Since nevirapine resistance is so quick to develop, perhaps the real concern should be with the impact that widespread NNRTI resistance might have on successful efforts to prevent MTCT. Nevirapine resistance can be expected to rapidly arise in populations that adopt it as part of triple-drug ARV regimens. Even if adherence is near 100%, normal variations in absorption, metabolism and viral dynamics may allow virus replicating in the presence of nevirapine to quickly generate drug-resistant mutants. In resource-poor settings, viral load monitoring is likely to be minimal or non-existent. Therefore individuals failing nevirapine may be more likely continue on their failing regimens, perhaps infecting new individuals with NNRTI resistant strains -- including women who could benefit from single-dose nevirapine when delivering their children. This would be the true tragedy, dimming one of the few therapeutic bright spots in the world AIDS crisis.

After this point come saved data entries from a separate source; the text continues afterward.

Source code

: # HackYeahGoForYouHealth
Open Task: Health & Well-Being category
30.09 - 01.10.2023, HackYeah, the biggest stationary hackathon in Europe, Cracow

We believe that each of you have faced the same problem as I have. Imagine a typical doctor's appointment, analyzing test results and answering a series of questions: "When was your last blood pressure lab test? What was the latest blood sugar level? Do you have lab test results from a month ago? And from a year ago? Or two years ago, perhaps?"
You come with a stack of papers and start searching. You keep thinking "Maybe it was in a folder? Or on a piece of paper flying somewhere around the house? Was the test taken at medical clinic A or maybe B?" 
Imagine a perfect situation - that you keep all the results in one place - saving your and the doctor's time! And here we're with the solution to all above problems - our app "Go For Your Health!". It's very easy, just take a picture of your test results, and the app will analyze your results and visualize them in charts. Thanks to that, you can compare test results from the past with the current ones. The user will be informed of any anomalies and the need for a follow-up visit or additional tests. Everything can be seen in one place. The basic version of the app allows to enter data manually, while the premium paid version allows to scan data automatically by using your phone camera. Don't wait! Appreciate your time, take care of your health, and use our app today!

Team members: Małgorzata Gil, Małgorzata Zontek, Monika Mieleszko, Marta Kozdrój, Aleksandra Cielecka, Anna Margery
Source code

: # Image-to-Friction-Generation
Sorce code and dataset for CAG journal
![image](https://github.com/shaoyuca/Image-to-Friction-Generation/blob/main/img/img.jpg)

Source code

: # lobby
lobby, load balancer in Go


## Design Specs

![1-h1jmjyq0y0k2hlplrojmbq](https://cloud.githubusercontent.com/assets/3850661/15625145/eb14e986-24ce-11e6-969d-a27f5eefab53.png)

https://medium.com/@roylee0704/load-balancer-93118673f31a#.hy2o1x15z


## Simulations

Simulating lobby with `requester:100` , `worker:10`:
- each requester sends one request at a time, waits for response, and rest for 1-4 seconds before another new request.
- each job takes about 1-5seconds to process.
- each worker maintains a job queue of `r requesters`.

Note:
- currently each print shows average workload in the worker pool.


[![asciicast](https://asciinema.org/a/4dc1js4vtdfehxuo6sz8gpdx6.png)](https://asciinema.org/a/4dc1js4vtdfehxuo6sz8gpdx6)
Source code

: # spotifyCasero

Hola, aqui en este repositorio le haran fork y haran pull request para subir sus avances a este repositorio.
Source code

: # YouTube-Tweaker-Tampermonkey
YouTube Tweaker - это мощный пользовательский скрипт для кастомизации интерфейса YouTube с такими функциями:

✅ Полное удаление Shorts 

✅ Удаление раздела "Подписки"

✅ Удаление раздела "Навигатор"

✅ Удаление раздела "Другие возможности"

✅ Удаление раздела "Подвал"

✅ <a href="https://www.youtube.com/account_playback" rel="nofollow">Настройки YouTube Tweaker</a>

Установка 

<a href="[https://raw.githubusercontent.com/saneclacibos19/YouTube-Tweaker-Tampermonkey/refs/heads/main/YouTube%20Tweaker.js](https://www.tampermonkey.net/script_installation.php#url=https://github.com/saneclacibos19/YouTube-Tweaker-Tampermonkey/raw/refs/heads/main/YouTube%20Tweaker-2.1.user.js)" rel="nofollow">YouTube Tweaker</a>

It is unquestionable that the best solution for stabilizing a family invaded by HIV is to not only give treatment to prevent MTCT, but also to provide continuing treatment to suppress virus in the mother and in other members of her family, including her children and husband. Indeed a new study of continuing ARV for mothers, called MTCT-Plus, is springing from the foundation of successful mother and infant research programs. These MTCT programs have moved forward because they have had the support and funding to successfully demonstrate results. Sadly, the lack of enthusiasm among drug companies, governments, foundations and the Global Fund for paying for chronic treatment means that the slow pace of bringing therapy to the vast majority of people who need it will continue to drag.

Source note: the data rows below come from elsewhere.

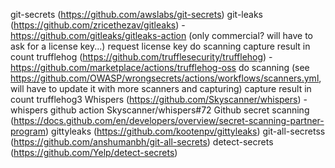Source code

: git-secrets (https://github.com/awslabs/git-secrets)
 git-leaks (https://github.com/zricethezav/gitleaks) - https://github.com/gitleaks/gitleaks-action (only commercial? will have to ask for a license key...)
 request license key
 do scanning
 capture result in count
 trufflehog (https://github.com/trufflesecurity/trufflehog) - https://github.com/marketplace/actions/trufflehog-oss
 do scanning (see https://github.com/OWASP/wrongsecrets/actions/workflows/scanners.yml, will have to update it with more scanners and capturing)
 capture result in count
 trufflehog3
 Whispers (https://github.com/Skyscanner/whispers) - whispers github action Skyscanner/whispers#72
 Github secret scanning (https://docs.github.com/en/developers/overview/secret-scanning-partner-program)
 gittyleaks (https://github.com/kootenpv/gittyleaks)
 git-all-secretss (https://github.com/anshumanbh/git-all-secrets)
 detect-secrets (https://github.com/Yelp/detect-secrets)

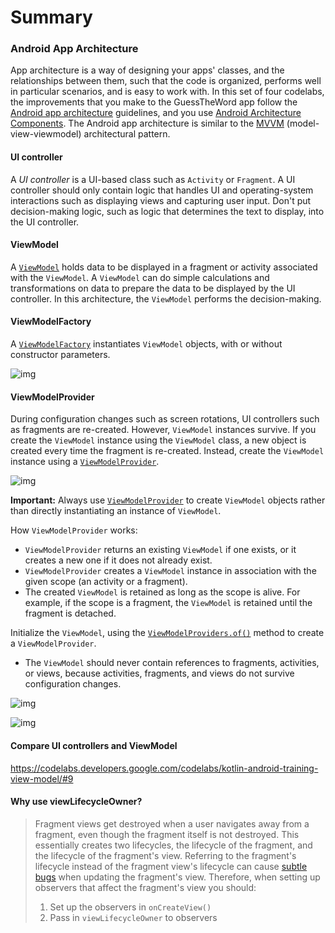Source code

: Summary
==================================

### Android App Architecture

App architecture is a way of designing your apps' classes, and the relationships between them, such that the code is organized, performs well in particular scenarios, and is easy to work with. In this set of four codelabs, the improvements that you make to the GuessTheWord app follow the [Android app architecture](https://developer.android.com/jetpack/docs/guide) guidelines, and you use [Android Architecture Components](https://developer.android.com/jetpack/#architecture-components). The Android app architecture is similar to the [MVVM](https://en.wikipedia.org/wiki/Model–view–viewmodel) (model-view-viewmodel) architectural pattern.

#### UI controller

A *UI controller* is a UI-based class such as `Activity` or `Fragment`. A UI controller should only contain logic that handles UI and operating-system interactions such as displaying views and capturing user input. Don't put decision-making logic, such as logic that determines the text to display, into the UI controller.

#### ViewModel

A [`ViewModel`](https://developer.android.com/reference/android/arch/lifecycle/ViewModel) holds data to be displayed in a fragment or activity associated with the `ViewModel`. A `ViewModel` can do simple calculations and transformations on data to prepare the data to be displayed by the UI controller. In this architecture, the `ViewModel` performs the decision-making.

#### ViewModelFactory

A [`ViewModelFactory`](https://developer.android.com/reference/android/arch/lifecycle/ViewModelProvider.Factory) instantiates `ViewModel` objects, with or without constructor parameters.

![img](https://codelabs.developers.google.com/codelabs/kotlin-android-training-view-model/img/d115344705100cf1.png)

#### ViewModelProvider

During configuration changes such as screen rotations, UI controllers such as fragments are re-created. However, `ViewModel` instances survive. If you create the `ViewModel` instance using the `ViewModel` class, a new object is created every time the fragment is re-created. Instead, create the `ViewModel` instance using a [`ViewModelProvider`](https://developer.android.com/reference/android/arch/lifecycle/ViewModelProvider).

![img](https://codelabs.developers.google.com/codelabs/kotlin-android-training-view-model/img/4b1c6b4b4c62a8ef.png)

**Important:** Always use [`ViewModelProvider`](https://developer.android.com/reference/android/arch/lifecycle/ViewModelProvider) to create `ViewModel` objects rather than directly instantiating an instance of `ViewModel`.

How `ViewModelProvider` works:

- `ViewModelProvider` returns an existing `ViewModel` if one exists, or it creates a new one if it does not already exist.
- `ViewModelProvider` creates a `ViewModel` instance in association with the given scope (an activity or a fragment).
- The created `ViewModel` is retained as long as the scope is alive. For example, if the scope is a fragment, the `ViewModel` is retained until the fragment is detached.

Initialize the `ViewModel`, using the [`ViewModelProviders.of()`](https://developer.android.com/reference/android/arch/lifecycle/ViewModelProviders.html#of) method to create a `ViewModelProvider`.

- The `ViewModel` should never contain references to fragments, activities, or views, because activities, fragments, and views do not survive configuration changes.

![img](https://codelabs.developers.google.com/codelabs/kotlin-android-training-view-model/img/86c9c22e398e0642.png)

![img](https://codelabs.developers.google.com/codelabs/kotlin-android-training-view-model/img/6451748b74d3b82c.png)

#### Compare UI controllers and ViewModel

https://codelabs.developers.google.com/codelabs/kotlin-android-training-view-model/#9

#### Why use viewLifecycleOwner?

> Fragment views get destroyed when a user navigates away from a fragment, even though the fragment itself is not destroyed. This essentially creates two lifecycles, the lifecycle of the fragment, and the lifecycle of the fragment's view. Referring to the fragment's lifecycle instead of the fragment view's lifecycle can cause [subtle bugs](https://www.youtube.com/watch?v=pErTyQpA390&feature=youtu.be&t=349) when updating the fragment's view. Therefore, when setting up observers that affect the fragment's view you should:
>
> 1. Set up the observers in `onCreateView()`
> 2. Pass in `viewLifecycleOwner` to observers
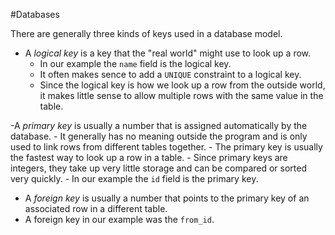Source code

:#Databases 

There are generally three kinds of keys used in a database model.
- A *logical key* is a key that the "real world" might use to look up a row.
	- In our example the `name` field is the logical key.
	- It often makes sence to add a `UNIQUE` constraint to a logical key.
	- Since the logical key is how we look up a row from the outside world, it makes little sense to allow multiple rows with the same value in the table.

-A *primary key* is usually a number that is assigned automatically by the database.
	- It generally has no meaning outside the program and is only used to link rows from different tables together.
	- The primary key is usually the fastest way to look up a row in a table.
	- Since primary keys are integers, they take up very little storage and can be compared or sorted very quickly.
	- In our example the `id` field is the primary key.

- A *foreign key* is usually a number that points to the primary key of an associated row in a different table.
- A foreign key in our example was the `from_id`.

The unique suitability of nevirapine to prevent MTCT may be overshadowed in many minds by another of its attributes, its low cost. Nevirapine, whether supplied by Boeringer-Ingleheim or by a generic manufacturer, is by far the cheapest choice for the potent leg of a three-drug combo -- and cost often looms larger than other issues when access to treatment is discussed. But proponents of universal therapy need to critically ask, is the cheapest drug really the best drug for the job? Despite the low cost of nevirapine itself, the expense for chronic dosing added to a nucleoside backbone, plus viral load and toxicity monitoring, will keep this regimen from being widely deployed for years to come. Meanwhile, the MTCT programs are reaching people, educating them, testing them and increasingly, treating them. Although confirmatory data about single-dose NVP used in subsequent pregnancies are eagerly awaited, it does a disservice to the most successful current efforts to expand HIV treatment in the developing world by promoting entirely theoretical objections.